The S&P 500 logged its first win after two losing sessions and following two back-to-back weekly declines. The financial sector was the top-performing with hard-hit regional bank stocks including PacWest continuing to recover from this year's sharp losses.
Stocks swung lower as trading got under way after House Speaker Kevin McCarthy said on CNN he was "far apart" from President Joe Biden in reaching a deal to raise the country's $31 trillion debt limit. Republicans are seeking spending cuts while Biden has been pushing for a so-called clean bill. Talks to break the stalemate were set to resume on Tuesday.
The nonpartisan Congressional Budget Office projects the government will run out of money to pay its bills in early June if the limit isn't raised.
Here's where US indexes stood at the 4:00 p.m. closing bell on Monday:
- S&P 500: 4,136.28, up 0.3%
- Dow Jones Industrial Average: 33,348.60, up 0.14% (47.98 points)
- Nasdaq Composite: 12,365.21, up 0.66%
The Treasury Department said it's facing a June 1 deadline, that if missed, means it would be forced to delay or even miss bond payments, which is unprecedented.
"Leading up to that point, we expect risk assets to undergo a period of heightened volatility amid a flurry of headlines on progress (or lack thereof) toward a compromise that would avert a U.S. default," Saira Malik, chief investment officer at Nuveen, in a note Monday.
"We think a deal will ultimately be hammered out by the deadline, even if it's a short-term fix that kicks a more "permanent" solution down the road. In the meantime, it would be prudent for investors to prepare for a less favorable outcome by positioning their portfolios to better weather the potential storm," wrote Malik.
Here's what else is happening today:
- George Soros' fund dumped its entire Tesla stake in the first quarter - cashing out on the EV's maker's 2023 rebound.
- Billionaire investor Paul Tudor Jones says artificial intelligence will drive a productivity boom in the economy that will keep stocks soaring for years to come.
- There are three "creative" options the Treasury has if lawmakers can't reach a deal to raise the debt ceiling.
- Nobel economist Paul Krugman warns of cascading chaos in financial markets if the US defaults on its debt
- 'Big Short' investor Michael Burry plowed into First Republic, PacWest, and other ailing bank stocks last quarter.

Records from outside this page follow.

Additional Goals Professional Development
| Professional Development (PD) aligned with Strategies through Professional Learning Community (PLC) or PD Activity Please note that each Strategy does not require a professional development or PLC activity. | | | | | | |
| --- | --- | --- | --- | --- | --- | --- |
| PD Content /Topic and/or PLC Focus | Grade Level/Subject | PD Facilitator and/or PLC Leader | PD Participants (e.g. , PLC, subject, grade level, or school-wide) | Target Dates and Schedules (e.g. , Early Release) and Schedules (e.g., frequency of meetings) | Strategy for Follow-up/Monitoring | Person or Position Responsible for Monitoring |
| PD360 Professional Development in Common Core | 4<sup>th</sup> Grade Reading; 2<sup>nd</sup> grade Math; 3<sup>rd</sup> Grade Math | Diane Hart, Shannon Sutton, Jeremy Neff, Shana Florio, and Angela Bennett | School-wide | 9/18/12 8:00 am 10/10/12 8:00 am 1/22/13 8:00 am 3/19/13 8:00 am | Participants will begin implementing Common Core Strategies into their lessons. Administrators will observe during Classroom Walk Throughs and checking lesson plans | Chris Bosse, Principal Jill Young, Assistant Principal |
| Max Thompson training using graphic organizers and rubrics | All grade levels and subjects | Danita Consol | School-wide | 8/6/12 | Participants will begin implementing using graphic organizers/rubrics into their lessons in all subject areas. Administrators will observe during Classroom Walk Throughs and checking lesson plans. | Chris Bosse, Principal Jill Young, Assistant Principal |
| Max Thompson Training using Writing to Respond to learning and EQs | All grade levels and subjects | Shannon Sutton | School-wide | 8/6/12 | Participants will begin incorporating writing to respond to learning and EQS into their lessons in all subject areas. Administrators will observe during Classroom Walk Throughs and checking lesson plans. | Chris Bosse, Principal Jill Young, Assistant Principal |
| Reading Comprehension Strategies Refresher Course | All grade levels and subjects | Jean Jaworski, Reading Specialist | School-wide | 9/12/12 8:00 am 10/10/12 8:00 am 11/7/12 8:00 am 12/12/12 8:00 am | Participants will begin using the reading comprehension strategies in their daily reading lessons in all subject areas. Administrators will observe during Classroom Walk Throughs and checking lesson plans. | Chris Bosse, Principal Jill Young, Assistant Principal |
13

- Taylor Swift showed her financial savvy when she avoided an FTX deal, an elite investor says.
- Ray Dalio's Bridgewater fund ditched GameStop and AMC last quarter - while Jim Simons' RenTech bet on Tesla and Bed Bath & Beyond.
- Tech stocks aren't immune to economic pain - and could be the next domino to fall, Morgan Stanley advisor says.
In commodities, bonds, and crypto:
- West Texas Intermediate crude rose 1.6% to $71.15 per barrel. Brent crude, the international benchmark, picked up 1.4% to $75.23.
- Gold edged up $0.90 to $2,020.70 per ounce.
- The 10-year Treasury yield gained four basis points to 3.506%.
- Bitcoin tacked on 1.8% to trade at $27,443.10.